Raw data:
-- Opening Marker --

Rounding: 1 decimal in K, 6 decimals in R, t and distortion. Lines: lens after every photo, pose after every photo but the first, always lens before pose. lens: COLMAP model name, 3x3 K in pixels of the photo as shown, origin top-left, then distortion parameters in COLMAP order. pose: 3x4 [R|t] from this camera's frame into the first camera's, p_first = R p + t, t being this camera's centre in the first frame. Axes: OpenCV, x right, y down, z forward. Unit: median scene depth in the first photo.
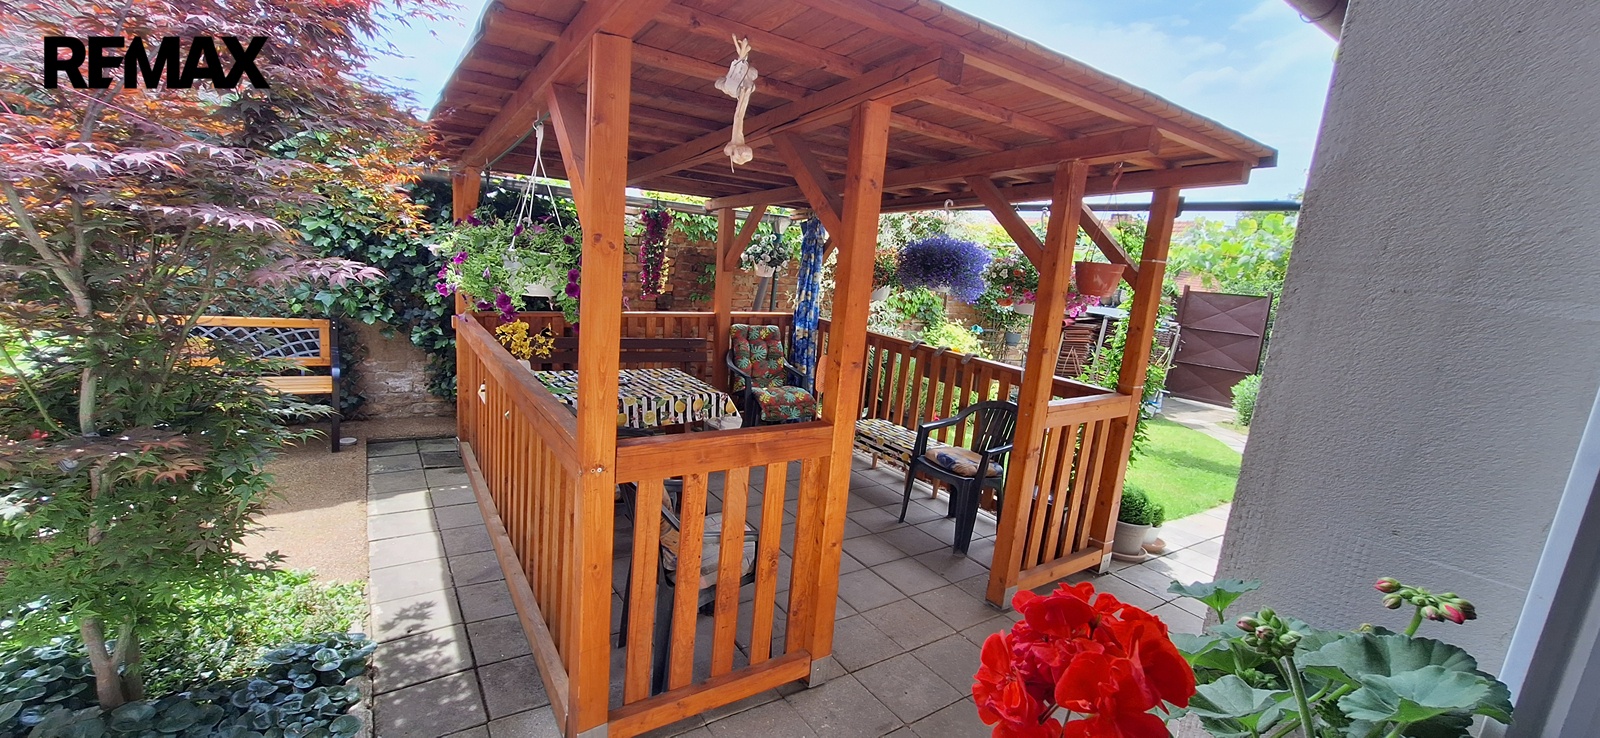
lens RADIAL K [[640.4, 0, 798.2], [0, 640.4, 374.9], [0, 0, 1]] dist [-0.013839, 0.006797]
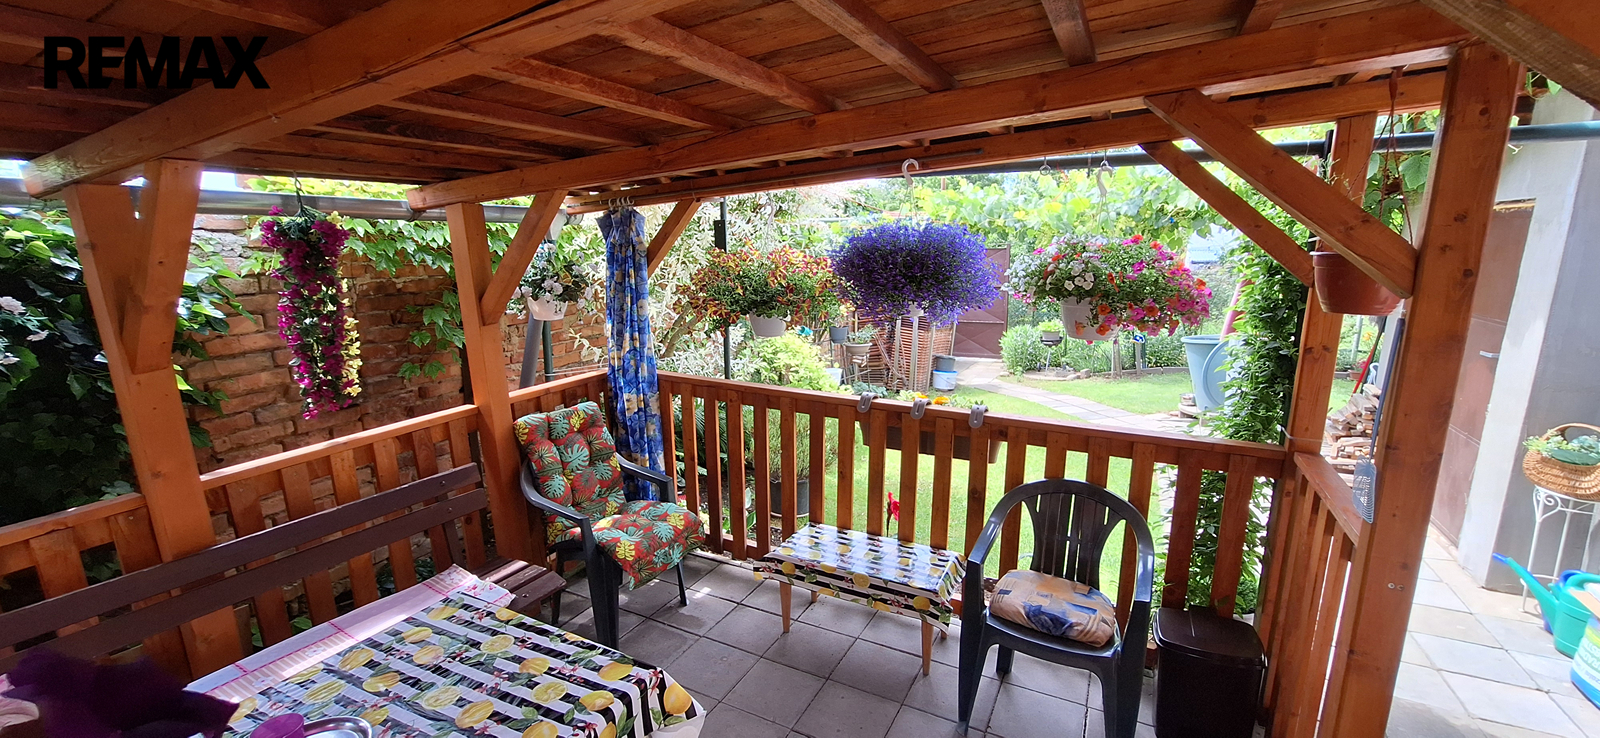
lens RADIAL K [[640.4, 0, 798.2], [0, 640.4, 374.9], [0, 0, 1]] dist [-0.013839, 0.006797]
pose [[0.880841, -0.189074, 0.434016, -0.186195], [0.173986, 0.981914, 0.074654, -0.177581], [-0.440282, 0.009755, 0.897807, 0.645502]]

-- Closing Marker --

Work to be completed: The pictures in the data should be omitted, and every remaining line set down exactly.

Answer below:
Rounding: 1 decimal in K, 6 decimals in R, t and distortion. Lines: lens after every photo, pose after every photo but the first, always lens before pose. lens: COLMAP model name, 3x3 K in pixels of the photo as shown, origin top-left, then distortion parameters in COLMAP order. pose: 3x4 [R|t] from this camera's frame into the first camera's, p_first = R p + t, t being this camera's centre in the first frame. Axes: OpenCV, x right, y down, z forward. Unit: median scene depth in the first photo.
lens RADIAL K [[640.4, 0, 798.2], [0, 640.4, 374.9], [0, 0, 1]] dist [-0.013839, 0.006797]
lens RADIAL K [[640.4, 0, 798.2], [0, 640.4, 374.9], [0, 0, 1]] dist [-0.013839, 0.006797]
pose [[0.880841, -0.189074, 0.434016, -0.186195], [0.173986, 0.981914, 0.074654, -0.177581], [-0.440282, 0.009755, 0.897807, 0.645502]]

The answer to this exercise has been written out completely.